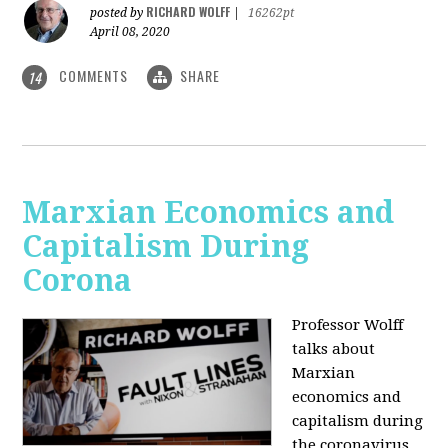
RICHARD WOLFF
posted by
|
16262pt
April 08, 2020
COMMENTS
SHARE
14
Marxian Economics and
Capitalism During
Corona
Professor Wolff
talks about
Marxian
economics and
capitalism during
the coronavirus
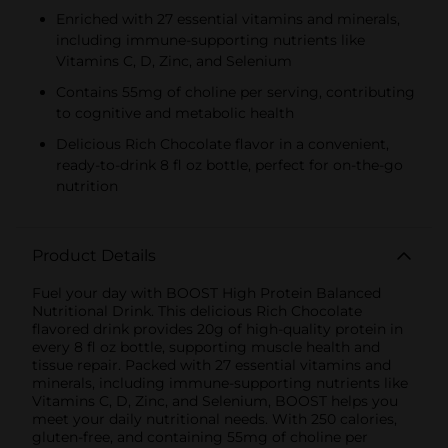
Enriched with 27 essential vitamins and minerals,
including immune-supporting nutrients like
Vitamins C, D, Zinc, and Selenium
Contains 55mg of choline per serving, contributing
to cognitive and metabolic health
Delicious Rich Chocolate flavor in a convenient,
ready-to-drink 8 fl oz bottle, perfect for on-the-go
nutrition
Product Details
Fuel your day with BOOST High Protein Balanced
Nutritional Drink. This delicious Rich Chocolate
flavored drink provides 20g of high-quality protein in
every 8 fl oz bottle, supporting muscle health and
tissue repair. Packed with 27 essential vitamins and
minerals, including immune-supporting nutrients like
Vitamins C, D, Zinc, and Selenium, BOOST helps you
meet your daily nutritional needs. With 250 calories,
gluten-free, and containing 55mg of choline per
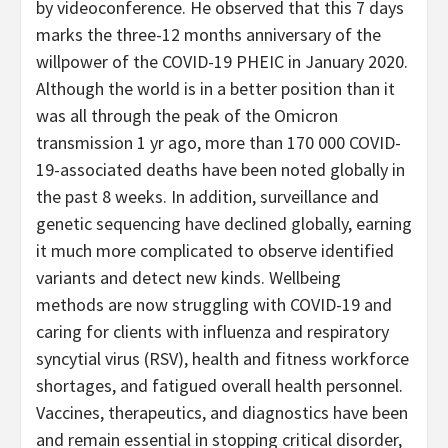
by videoconference. He observed that this 7 days
marks the three-12 months anniversary of the
willpower of the COVID-19 PHEIC in January 2020.
Although the world is in a better position than it
was all through the peak of the Omicron
transmission 1 yr ago, more than 170 000 COVID-
19-associated deaths have been noted globally in
the past 8 weeks. In addition, surveillance and
genetic sequencing have declined globally, earning
it much more complicated to observe identified
variants and detect new kinds. Wellbeing
methods are now struggling with COVID-19 and
caring for clients with influenza and respiratory
syncytial virus (RSV), health and fitness workforce
shortages, and fatigued overall health personnel.
Vaccines, therapeutics, and diagnostics have been
and remain essential in stopping critical disorder,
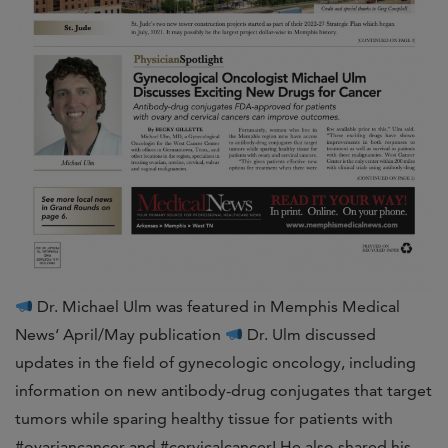
Dr. Michael Ulm was featured in Memphis Medical
News‘ April/May publication
Dr. Ulm discussed
updates in the field of gynecologic oncology, including
information on new antibody-drug conjugates that target
tumors while sparing healthy tissue for patients with
#ovariancancer and #cervicalcancer! He also shared his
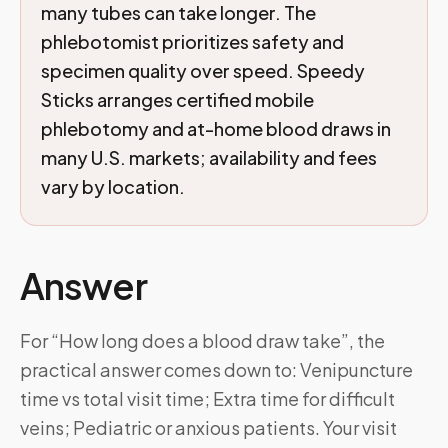
many tubes can take longer. The
phlebotomist prioritizes safety and
specimen quality over speed. Speedy
Sticks arranges certified mobile
phlebotomy and at-home blood draws in
many U.S. markets; availability and fees
vary by location.
Answer
For “How long does a blood draw take”, the
practical answer comes down to: Venipuncture
time vs total visit time; Extra time for difficult
veins; Pediatric or anxious patients. Your visit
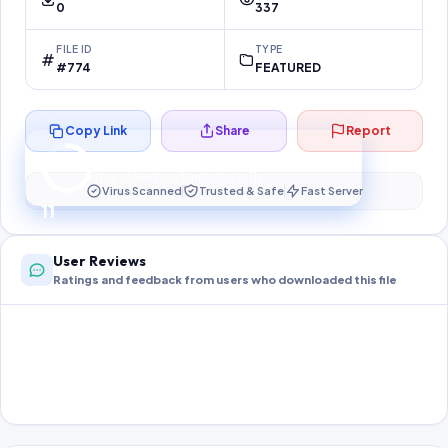
0
337
FILE ID
TYPE
#774
FEATURED
Copy Link
Share
Report
Preparing your secure download…
Your download unlocks in
11
s
Virus Scanned
Trusted & Safe
Fast Server
11
User Reviews
Ratings and feedback from users who downloaded this file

——————————

Provide the lines again, unchanged, from where the data above begins through the line containing "Enriched with 27", both ends included, omitting pictures and adding nothing.

**Task result**:
RICHARD WOLFF
posted by
|
16262pt
April 08, 2020
COMMENTS
SHARE
14
Marxian Economics and
Capitalism During
Corona
Professor Wolff
talks about
Marxian
economics and
capitalism during
the coronavirus
Enriched with 27 essential vitamins and minerals,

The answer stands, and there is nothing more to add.